> Questions:
[1] Translate into French the following sentence from the passage on Eos and Frontier Power: "In November 2025, Eos reported Q3 results showing continued losses, with leadership emphasising that profitability would depend on LDES market adoption and scaled automated production."
[2] According to the passage on Eos and Frontier Power, approximately how much Pennsylvania state funding supports Eos's planned investment in new production lines and the relocation of its headquarters?
[3] Continue the passage on Eos and Frontier Power from its final sentence.
Selected extract Start Marker
Eos reaffirmed its 2026 revenue guidance of US$300 million to US$400 million, emphasising its recent formation of Frontier Power USA, with Cerberus Capital Management.
Eos also revealed on 13 May that it and Cerberus intend to capitalise Frontier Power, a purpose-built company tasked with developing and operating a portfolio of LDES projects featuring Eos’ zinc bromide Z3 technology. The entity aims to function as an independent power producer (IPP), marking a shift from equipment supplier to project owner-operator.
A 2GWh firm capacity reservation agreement between Eos and Frontier Power has expanded Eos’ order backlog from its 31 March 2026 baseline. The reserved capacity is earmarked for deployment across three segments—utility-scale installations, AI data centres, and commercial and industrial (C&I) sites—all drawn from Frontier Power’s active multi-gigawatt-hour project pipeline. Private equity firm Cerberus Capital Management is an existing investor in Eos, agreeing on a US$315 million financing package with the battery startup in mid-2024.
In Eos’ Q4 and full-year 2025 financial results, the company’s CEO Joe Mastrangelo expressed disappointment in not meeting revenue expectations and said that 2025 was a “structural turning point” for the company.
In November 2025, Eos reported Q3 results showing continued losses, with leadership emphasising that profitability would depend on LDES market adoption and scaled automated production.
The company announced an expansion in Marshall Township, Pennsylvania, establishing manufacturing lines with up to 8GWh annual capacity and developing a software hub in Pittsburgh. Eos planned a US$352.9 million investment in new production lines and headquarters relocation, supported by approximately US$22 million in Pennsylvania state funding.
While the company had previously expressed doubt about its ability to continue operating, its Q4 2025 financials stated: “Given the Company’s current cash position and ongoing margin improvements, management has concluded that substantial doubt regarding the Company’s ability to continue as a going concern no longer exists.”
Selected extract End Marker
Extracted material Start Marker
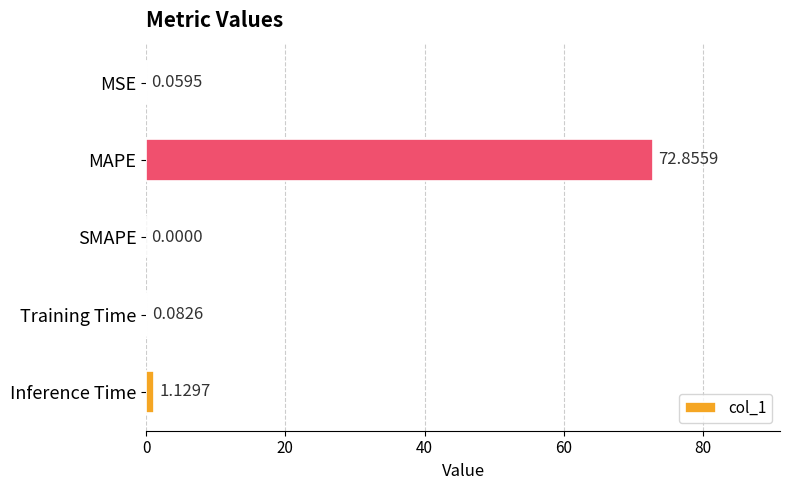

Between MAPE and SMAPE, which is larger?

MAPE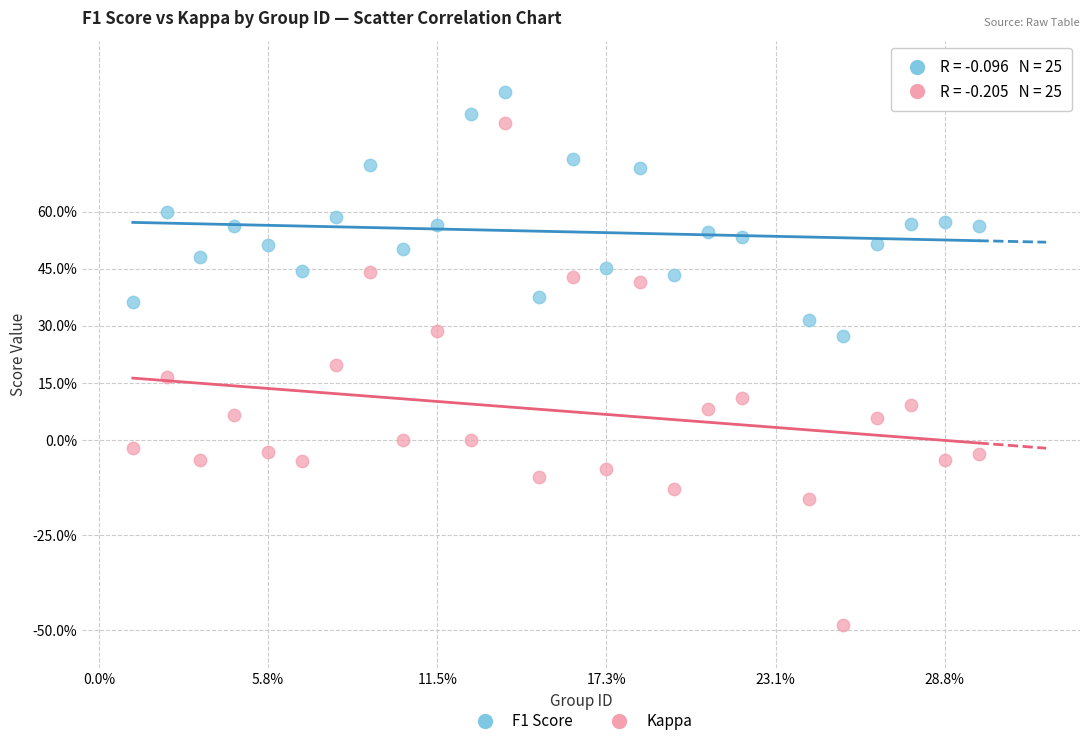

Which series reaches the maximum Y coordinate?

F1 Score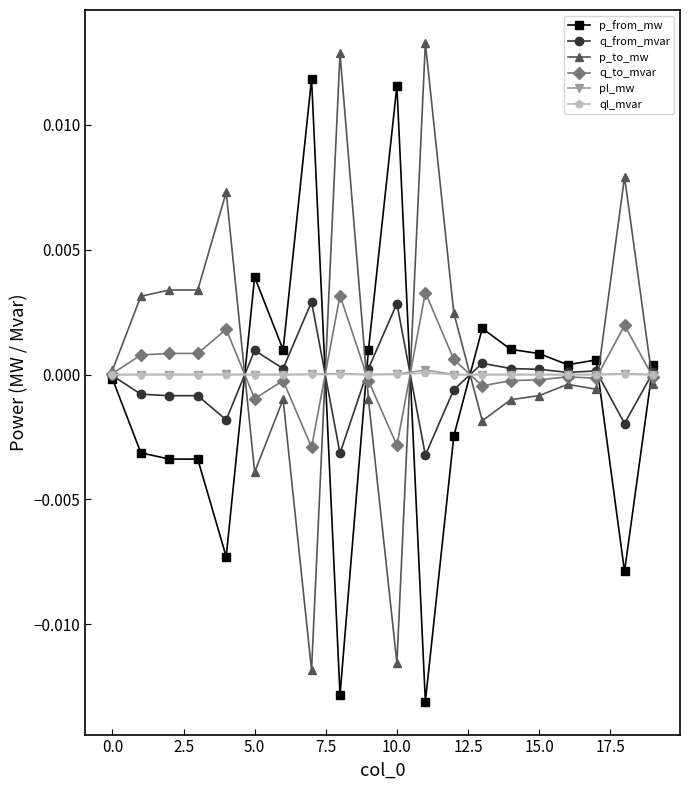

How many lines are shown in the chart?

6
Extracted material End Marker
> Task answers:
[1] En novembre 2025, Eos a publié ses résultats du troisième trimestre, qui faisaient état de pertes persistantes, la direction soulignant que la rentabilité dépendrait de l'adoption du marché LDES et d'une production automatisée à grande échelle.

[2] Approximately US$22 million.

[3]
In its latest financial results, Mastrangelo said, “The market is telling us what it needs: long-duration storage that is safe, American-made, and financeable at scale. We have the technology, the manufacturing, the controls, and now, with Frontier Power USA, the planned capital to accelerate project deployment.”
He continued, “Q1 showed the business scaling: record output, improved margins, and more than 6GWh discharged energy on Eos technology. The work ahead is conversion: turning a US$24 billion pipeline into installations discharging energy.”
ESS Tech Inc Q1 2026 financials
Iron flow battery company ESS Tech Inc announced its Q1 2026 on 7 May, remaining unprofitable, but focused on recent partnerships.
ESS reported Q1 2026 revenue of US$128,000 and a net loss of US$15.9 million. In Q1 2025, the company reported US$571,000 in revenue and a net loss of US$18.02 million.
The adjusted EBITDA loss reached US$10.26 million, improved from US$14.95 million in the same quarter last year.
ESS highlighted its Project New Horizon collaboration with utility Salt River Project (SRP) and tech giant Google, a 5MW/50MWh system using ESS’ iron flow Energy Base technology.
Project New Horizon was selected via a competitive process for LDES technologies from SRP. Manufacturing is planned for this year and delivery is aimed for December 2027.
The company also pointed to its US$9.9 million contract with the US Air Force Research Laboratory, to deploy up to 27MWh of its energy storage solutions, supporting the Clear Space Force Station in Alaska, as an achievement.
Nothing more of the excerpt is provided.